PORT ARTHUR — Sharks have been in the news lately. From Florida being listed as the number one shark attack location to a beautiful surfer/model free-diving with great whites they have been everywhere in the media.
I have had many shark encounters, two of which I would like to share with you today.
One of my personal favorite encounter happened in the Chandeleur Islands back in the summer of 1999.
I was fishing off the shores of Breton Island with Capt. George Knighten when a school of mullet in front of us went from being nervous to completely freaking out. They leapt in every direction away from something that looked to be about two and half feet long and stirring in the water below.
Knighten who was wading ahead of me, chunked his Mirrolure Top Dog toward the fracas fully expecting to catch a big sow speck.
What he got instead was a massive blowup from a juvenile blacktip.

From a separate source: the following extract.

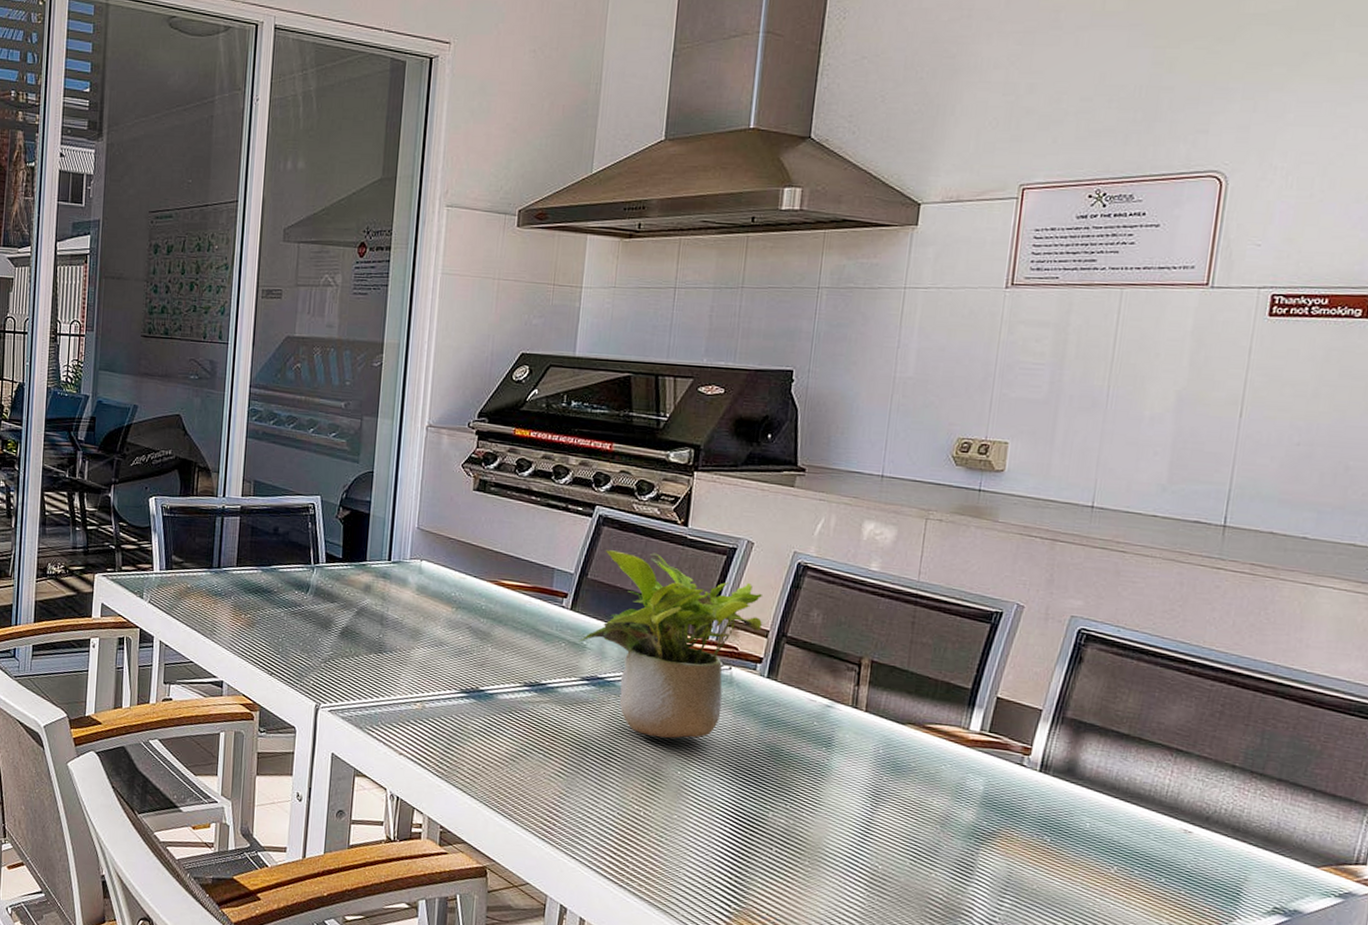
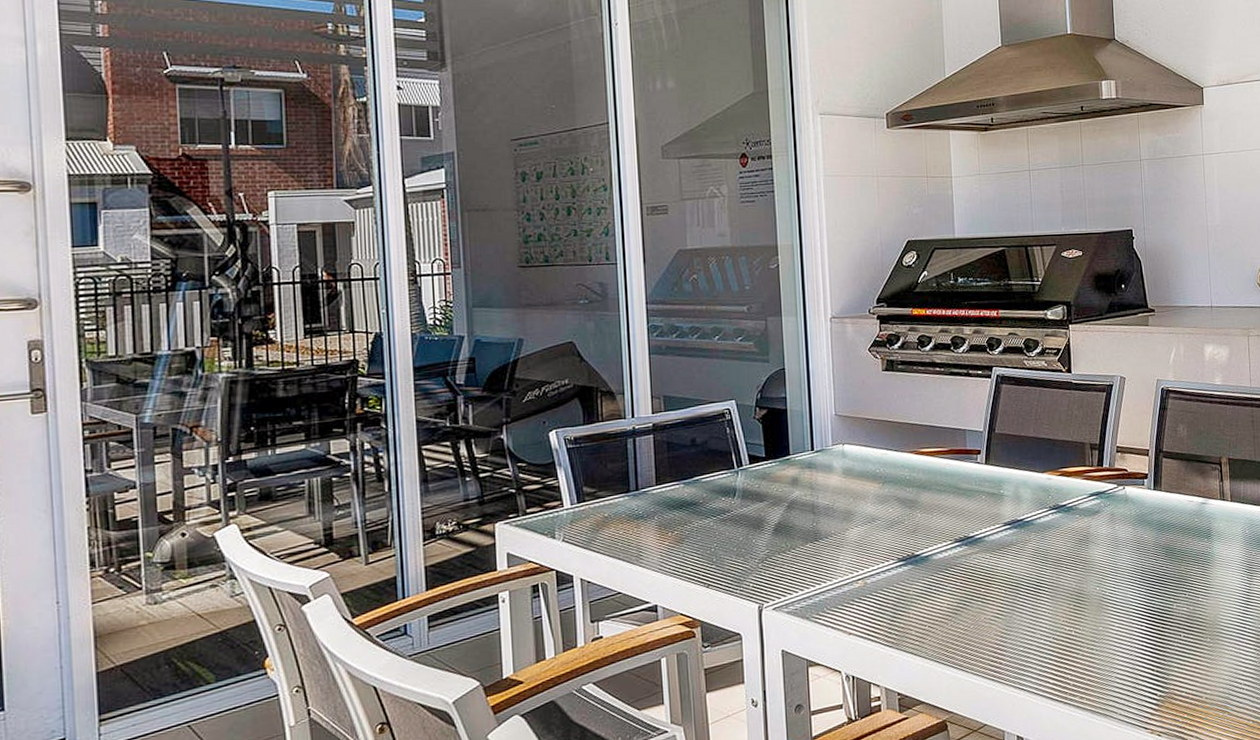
potted plant: present [579,550,763,739] -> none [997,400,1143,563]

At that time, Top Dogs were hot commodities so he wanted to reel the fish in and retrieve his plug.
However, the shark had other ideas easily snapping the line with its sharp sandpaper skin and quickly darting back into the small channel along the island.
Two days later just before we were headed back to the mainland, Knighten and I found ourselves wading the exact same stretch of shoreline, this time catching a nice bunch of specks.
As we plugged away, Knighten hollered “shark” as a blacktip tugged at his stringer, making an easy meal of the trout.
“You’re not going to believe this,” he said.
“This is the same blacktip I lost here two days ago.”
“How do you know,” I asked.
“My plug is still in its mouth!”
Whether that shows the species is territorial or not is debatable but it definitely illustrates a dogged determination that is seeing this valuable species come hold its own while others dwindle away.